Black shots volley from the mountain ash to the spruce. Battalions of feathers swoop high and low. Mocking warnings erupt when either dogs or humans exit the back door. Ugliness reigns.

One year, we bought a sexy slingshot. It fell short of the job. At the edge of our sanity, we've thrown lumber ends and landscaping rocks – mere jokes for this professional goon squad.

Our closest neighbour once hoisted himself and his air-propelled hose, at great peril, onto the roof. Dynamic noise! Failed mission. I'm sure the crows were cackling in their tower roost. You might be tempted to believe that this bunch resemble feathered Keystone Kops, but I assure you that they are all black ops, strategic and risk-averse.

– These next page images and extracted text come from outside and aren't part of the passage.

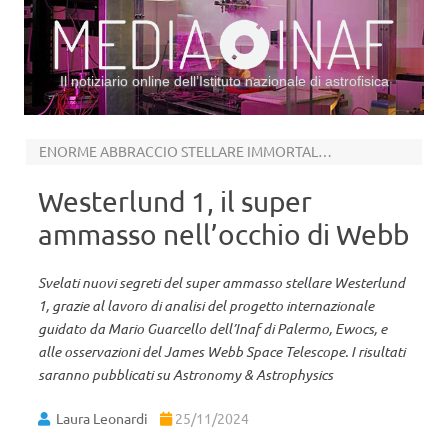
Il notiziario online dell’Istituto nazionale di astrofisica
Vai al contenuto
ENORME ABBRACCIO STELLARE IMMORTALATO DAGLI STRUMENTI NIRCAM E MIRI
Westerlund 1, il super
ammasso nell’occhio di Webb
Svelati nuovi segreti del super ammasso stellare Westerlund
1, grazie al lavoro di analisi del progetto internazionale
guidato da Mario Guarcello dell’Inaf di Palermo, Ewocs, e
alle osservazioni del James Webb Space Telescope. I risultati
saranno pubblicati su Astronomy & Astrophysics
Laura Leonardi
25/11/2024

A BB gun might be the artillery required, but taking out a neighbour's window is too big a risk. Until now – more than a decade in – the birds have been winning.

I am not competitive by nature, but now I'm straining to solve the problem and outwit these outlaws.

Crows are tacticians. And terrorists. How else to account for the fried-egg splats so mathematically precise in the strike zone of the driver's side windshield? The maple tree branches snapped off with military precision to fortify their nursery?

How do you outsmart a species that is technically intellectually weaker, but constitutionally stronger? Fast forward to early spring. With the help of Arctic temperatures much of the winter and a tropical getaway, I'd managed to forget about this species, let alone the resident madcap gang. A relentless and unheralded -20 C must have frozen my memory.

Until the chinook. And a harsh awakening.

On the first beautiful day that doesn't beg full combat gear, I hear them: at 12 o'clock, both in time and sky orientation. My heart sinks. No, it digs a foxhole.

These darn birds weren't frozen out. I don't know where they've been hunkered down. Underground? Cuba? But they are now outside having the last laugh – or cackle.

I can't bring myself to resurrect the crow poetry unit again. It's too disheartening, knowing that the joy thieves will yet again dominate the neighbourhood from their stronghold in the last standing spruce.

I haven't invested in artillery or authority.

I may surrender: white flag – or sheets on the line – to signal that I give up.

Condo living seems alluring. If I can't kill crows with kindness, or kill them at all, I will admit defeat.

Score one for Mother Nature.

Maribeth Adams lives in Kamloops, B.C.